Follow the steps below to install MongoDB on each CentOS 7 instance:
ImportantRepeat the following steps on every server you want to add to the replica set.

Procedure

  1. Open the MongoDB configuration file.

    sudo nano /etc/mongod.conf
  2. Modify the network interfaces section to bind MongoDB to your URL.

    You can access MongoDB internally with the IP address and externally using the URL.
    # network interfaces
    net:
      port: 27017
      bindIp: 127.0.0.1,mongo-1.hitachivantara.com # Use the correct URL for each server!
    
  3. In the replication section, add the name for your replica set.

    The name you choose here will be the name for your Replica Set. In the example below, it is rs0.
    replication:
      replSetName: "rs0"
    
  4. Save and close the file.

  5. Restart the MongoDB service.

    sudo systemctl restart mongod
  6. Repeat the steps from Step 1 through Step 5 for the other two instances.

  7. Now, you can create the replica set itself. Log in to any instances with MongoDB installed and start up the MongoDB CLI tool mongosh (recommended) or mongo.

  8. Run the following command, where _id is the name of your replica set, and members contain a list of the hosts you have set up in the above steps.

    rs.initiate({
    ... _id: "rs0",
    ... members: [
    ... { _id: 0, host: "mongo-1.hitachivantara.com" },
    ... { _id: 1, host: "mongo-2.hitachivantara.com" },
    ... { _id: 2, host: "mongo-3.hitachivantara.com" }
    ... ]
    ... })
    

Results

The MongoDB replica set is ready to use.

Create a user for external MongoDB

To create a Data Catalog user, follow the procedure:

Procedure

  1. Log in to MongoDB by running mongosh on the virtual machines you are using to host MongoDB.

  2. To create a new user in the admin database, run the following command.

    use admin;
    db.createUser({ user: "ldcuser", pwd: passwordPrompt(), roles: [{ role: "dbAdmin", db: "ldcdb" }] });
    

Results

This command creates a new user with the username ldcuser, a user-provided password, and the dbAdmin role for the ldcdb database that Data Catalog uses.
NoteYou make a note of the username and password as you may need in the connection string to connect to MongoDB.

Create a MongoDB connection string

Perform the following steps to create a connection string for Data Catalog and MongoDB.

Procedure

  1. Create a connection string.

    The following example is a sample of connection string.
    mongodb://<USER>:<PASS>@<HOST(S)>:<PORT>/ldcdb?authSource=admin&replicaSet=<REPLICA_SET>
    - or -
    mongodb+srv://<USER>:<PASS>@<HOST(S)>:<PORT>/ldcdb
    
    ParameterDescription
    USERThe username for the MongoDB user that is created for Data Catalog.
    PASSThe password for the MongoDB user that is created for Data Catalog.
    HOSTA list of the hosts that make up the replica set.
    REPLICA_SETThe ID of the replica set that the hosts belong to; is passed as _id when creating with rs.initiate() and stored in mongod.conf as replSetName.
    +srvA DNS seed list connection string.

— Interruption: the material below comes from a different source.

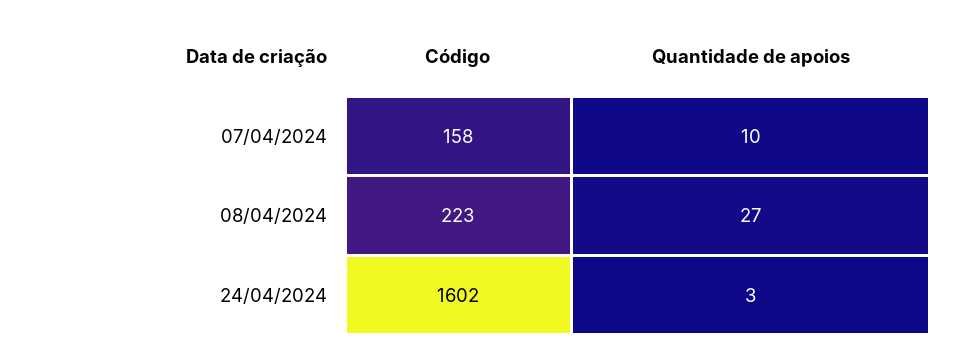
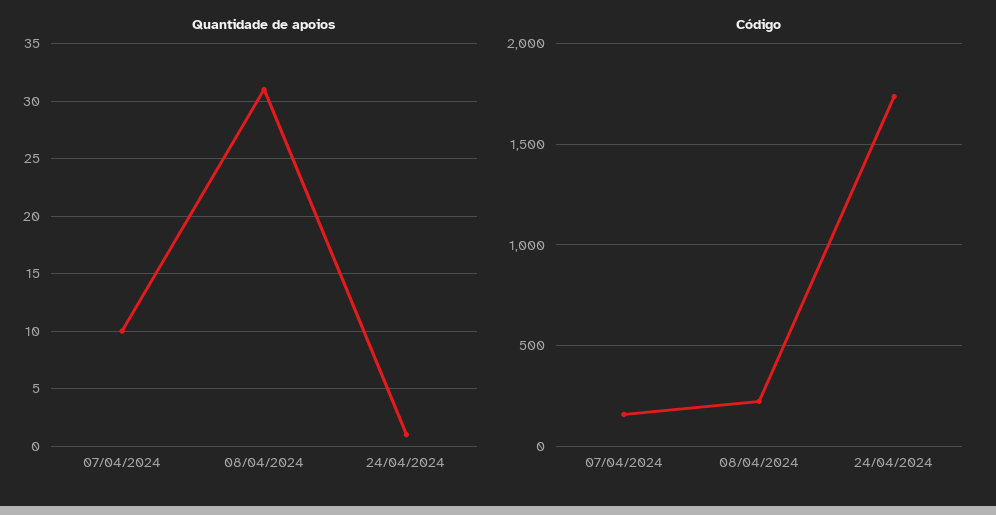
Quantidade de apoios, 08/04/2024: 27 -> 31
Código, 24/04/2024: 1602 -> 1750
Quantidade de apoios, 24/04/2024: 3 -> 1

See Connection String URI Format for more information.
  2. Create a Secret using the following command.

    NoteIt is the best practice to store the MongoDB connection string as a Kubernetes Secret.
    kubectl create secret -n <NAMESPACE> generic <SECRET_NAME> --from-literal=mongodbURI="<YOUR_MONGODB_CONNECTION_STRING>"

Results

You have successfully created a Kubernetes Secrete using a connection string to connect with Data Catalog.

Update custom values for an external MongoDB

Perform the following steps to update the custom_values.yaml file in Data Catalog.

Procedure

  1. Open the custom_values.yaml file.

  2. Disable the built-in MongoDB database since it is not required.

    ...
    mongodb:
      enabled: false
    ...
    
  3. Update the app-server and rest-server with the Kubernetes Secret.

    ...
    app-server:
      mongodbURISecret: <SECRET_NAME>
    ...
    rest-server:
      mongodbURISecret: <SECRET_NAME>
    ...
    
  4. Continue with Data Catalog setup.

Results

You have successfully set up an external MongoDB with Data Catalog.